Nahm sie dieses Vorhaben, der Geißel ihren Körper zu überlassen, wirklich derart ernst? Noch verstand er nicht, wie Mara das helfen sollte. Schadete ihr das nicht mehr? Außerdem war nicht mal sicher, ob die Geißel noch lebte. Sollte sie noch nicht vollständig ausgewachsen gewesen sein, könnte sie schnell verkümmern und sterben. Bei all der Traumzeit, die Bernadette einst geklaut und sich damit zur Verräterin gemacht hatte, ließ sich diese Option aber wohl eher ausschließen.

In Bernadette musste die Geißel mit der gewaltigen Ansammlung an Energie ordentlich gewachsen sein, also schlich sie jetzt irgendwo da draußen herum, oder auch hier drinnen, im Refugium. Vermutlich lebte sie auch nur noch dank dieser erhöhten Menge an Traumzeit, wodurch ein verstärkter Atemfluss geschaffen wurde, der ihren Geist zusammenhielt.

„Was denn?“

„Sag ihr bitte-“

Ein lauter Schmerzensschrei aus dem unteren Stockwerk unterbrach sie mitten im Satz: Ferris.

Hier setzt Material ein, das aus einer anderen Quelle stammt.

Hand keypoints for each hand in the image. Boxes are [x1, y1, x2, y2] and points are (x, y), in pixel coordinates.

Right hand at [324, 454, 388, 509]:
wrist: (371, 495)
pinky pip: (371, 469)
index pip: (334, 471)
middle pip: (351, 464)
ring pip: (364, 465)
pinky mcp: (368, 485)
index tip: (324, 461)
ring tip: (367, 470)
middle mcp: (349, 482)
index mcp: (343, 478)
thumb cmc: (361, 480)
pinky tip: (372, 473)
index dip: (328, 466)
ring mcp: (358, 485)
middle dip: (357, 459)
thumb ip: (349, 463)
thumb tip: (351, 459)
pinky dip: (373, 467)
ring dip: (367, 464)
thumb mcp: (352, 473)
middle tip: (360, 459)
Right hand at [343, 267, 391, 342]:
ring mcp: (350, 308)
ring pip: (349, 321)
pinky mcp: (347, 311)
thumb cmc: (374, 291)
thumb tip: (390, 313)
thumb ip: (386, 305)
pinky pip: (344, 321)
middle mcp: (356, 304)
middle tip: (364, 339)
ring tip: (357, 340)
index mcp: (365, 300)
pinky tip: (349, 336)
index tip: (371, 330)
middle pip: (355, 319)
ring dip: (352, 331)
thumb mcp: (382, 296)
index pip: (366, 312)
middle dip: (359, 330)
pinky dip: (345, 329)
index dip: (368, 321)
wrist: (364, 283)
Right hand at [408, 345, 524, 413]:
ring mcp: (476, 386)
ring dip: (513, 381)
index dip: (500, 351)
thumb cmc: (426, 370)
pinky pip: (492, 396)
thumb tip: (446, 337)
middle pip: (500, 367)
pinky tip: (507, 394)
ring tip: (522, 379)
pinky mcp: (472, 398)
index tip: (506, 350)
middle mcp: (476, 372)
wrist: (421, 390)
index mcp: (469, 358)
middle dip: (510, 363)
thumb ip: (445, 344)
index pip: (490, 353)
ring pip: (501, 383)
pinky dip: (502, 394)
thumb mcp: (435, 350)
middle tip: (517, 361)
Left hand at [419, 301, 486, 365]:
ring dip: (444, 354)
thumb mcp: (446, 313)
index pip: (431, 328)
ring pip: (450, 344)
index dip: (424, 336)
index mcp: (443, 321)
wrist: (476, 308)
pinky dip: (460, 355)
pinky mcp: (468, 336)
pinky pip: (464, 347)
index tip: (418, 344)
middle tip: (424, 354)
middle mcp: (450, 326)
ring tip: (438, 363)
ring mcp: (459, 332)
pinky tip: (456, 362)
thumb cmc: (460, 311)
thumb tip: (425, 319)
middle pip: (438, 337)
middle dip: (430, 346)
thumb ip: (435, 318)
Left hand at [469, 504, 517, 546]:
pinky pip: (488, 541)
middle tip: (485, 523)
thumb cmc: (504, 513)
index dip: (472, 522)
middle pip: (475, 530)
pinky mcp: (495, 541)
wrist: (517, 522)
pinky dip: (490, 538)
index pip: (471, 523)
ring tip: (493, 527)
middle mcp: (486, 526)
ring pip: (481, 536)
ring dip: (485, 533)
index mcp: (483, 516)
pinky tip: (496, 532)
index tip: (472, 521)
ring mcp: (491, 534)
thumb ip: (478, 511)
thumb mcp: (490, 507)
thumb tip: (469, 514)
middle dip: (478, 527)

Natürlich war er auch hier, bestimmt versuchte seine Geißel ihn an diesem Ort zu brechen. Sie mussten sofort zu ihm und dem Jungen helfen. Auch Bernadette ging dieser Gedanke offenbar durch den Kopf, denn ihr Körper gewann einen Schub neuer Energie durch diese Entschlossenheit und sie konnten die Treppenstufen schneller hinter sich lassen.

Zielstrebig eilten sie nach unten, bis Vane plötzlich ein Gefühl packte, das ihn erst vor kurzem überhaupt hierher gebracht hatte. Der gesamte Ort drehte sich geschwind auf den Kopf, ohne dass sich seine Füße dabei vom Boden lösten, und die Schatten verschluckten ihn. Einen Wimpernschlag später fand er sich zwar am Fuße der Treppe wieder, aber er war zurück in der Realität. Sonnenlicht drang durch das kleine Fenster in diesen Zwischenraum hinein, der von hier weiter in die Küche führte.

Außer ihm war niemand hier. Bernadette musste allein zurückgeblieben sein.